For the next hour, the firing became intense, with ranges as close as three feet. There were point-blank broadsides exchanged between Tennessee and Hartford. Another tactic used was ramming, with Hartford, Lakawanna, Monongahela, and Ossipee taking turns ramming Tennessee. Finally, a well-placed shot hits Tennessee's steering chains, forcing Buchanan to disengage.

10:00a.m.: With extensive damage, Buchanan is forced to surrender Tennessee, effectively ending the Confederate Navy presence in Mobile Bay.

Farragut now turned his attention to the forts. He sends Chickasaw to Fort Powell to reduce it with the help of a few other gunboats.

2:30 p.m.: Fort Powell is bombarded by Chickasaw. The fort contains a garrison under Confederate Lieutenant Colonel James Williams, who decides that his guns can not repel that firepower that the Union warships were bringing. Williams orders the magazines destroyed and the fort evacuated.

August 6, 1862: Granger is reinforced by additional Union troops and uses the manpower to press a siege on Fort Gaines. To the west were 3000 Federal troops supported by artillery. To the east were the ironclad monitors. Those monitors could fire 100 pound shells while Fort Gaines guns could answer with 32-pounders. Granger was content to let the artillery do the work.

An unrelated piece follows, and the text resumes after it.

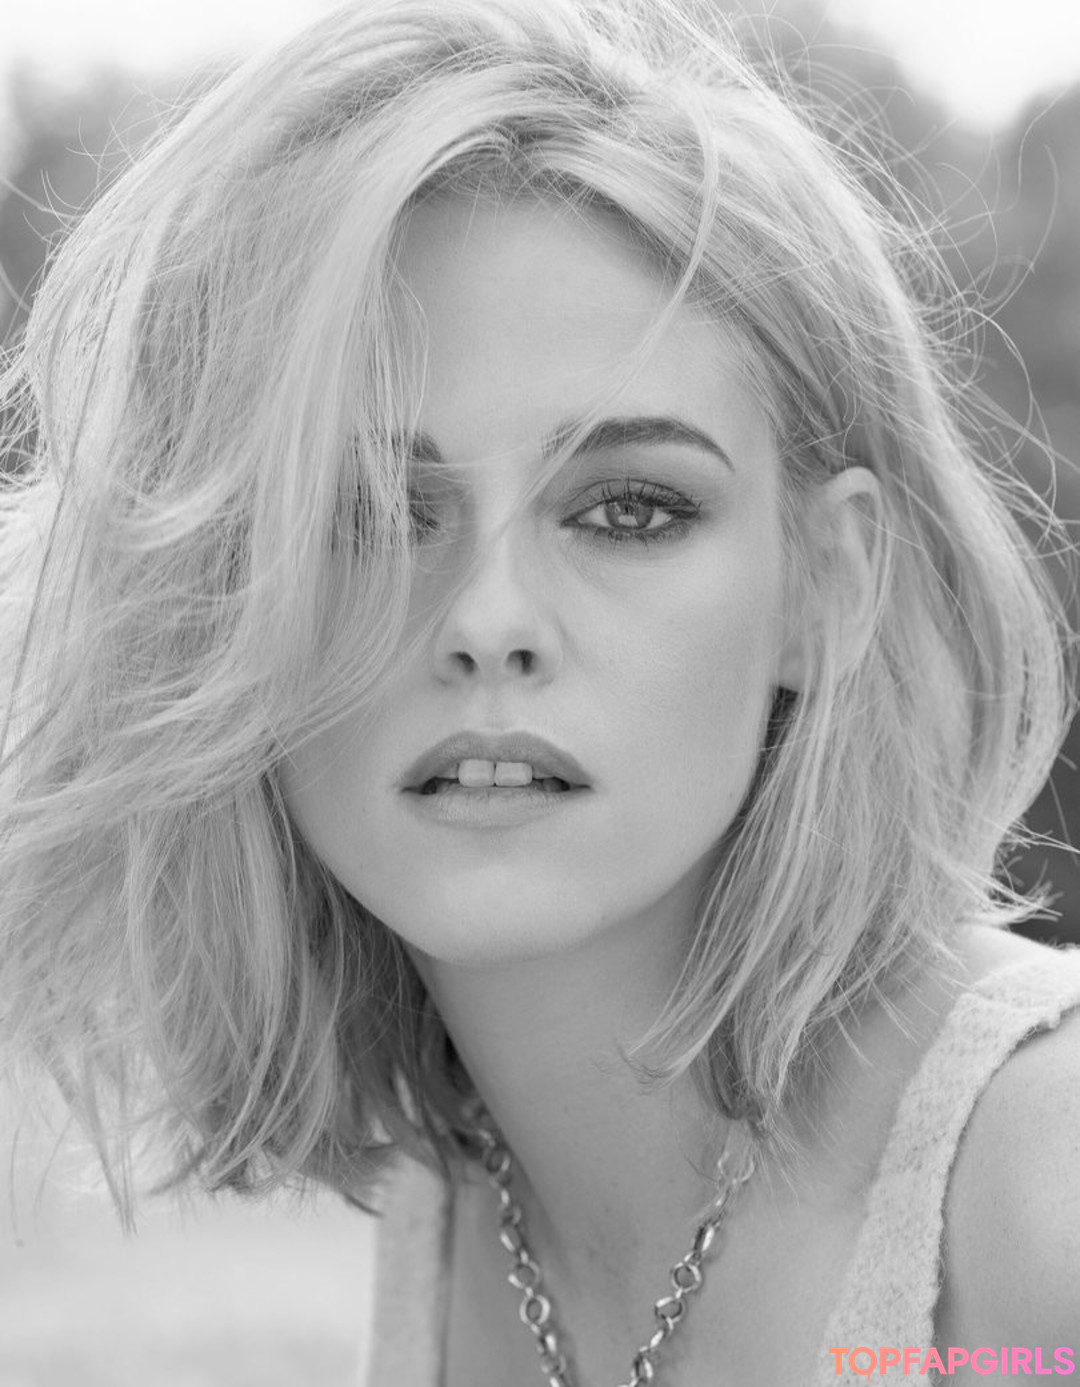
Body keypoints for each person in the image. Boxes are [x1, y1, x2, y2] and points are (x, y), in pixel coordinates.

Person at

August 7, 1864: Farragut offered a flag of truce to Fort Gaines commander, Colonel Charles Anderson, who accepts. The formal surrender takes place on August 9.

Last on the list was Fort Morgan.

August 9, 1864: Federal troops are landed at Pilot Town, east of Fort Morgan and by dusk are to within 2000 yards of the fort.

August 15, 1864: The Union monitors began shelling the fort from the west while artillery begins shelling from the east. Sharpshooters also begin picking off defenders on the wall.

August 21, 1864: A general assault, with 25 cannon, 16 mortars, and the firepower of the entire Federal fleet, is launched on Fort Morgan. The fort's commander (and commander of the Confederate land forces in the area), Major General Richard Page, orders the magazine destroyed.

August 23, 1864: After a discussion with his officers, Page orders the colors brought down, and surrenders to Farragut and Granger.

The Union victory secured the entrance of Mobile Bay and stopped all blockade running in and out of Mobile. The city itself would remain in Confederate hands until April 1865. At this point, Wilmington, NC was now the only remaining active port left to the Confederacy.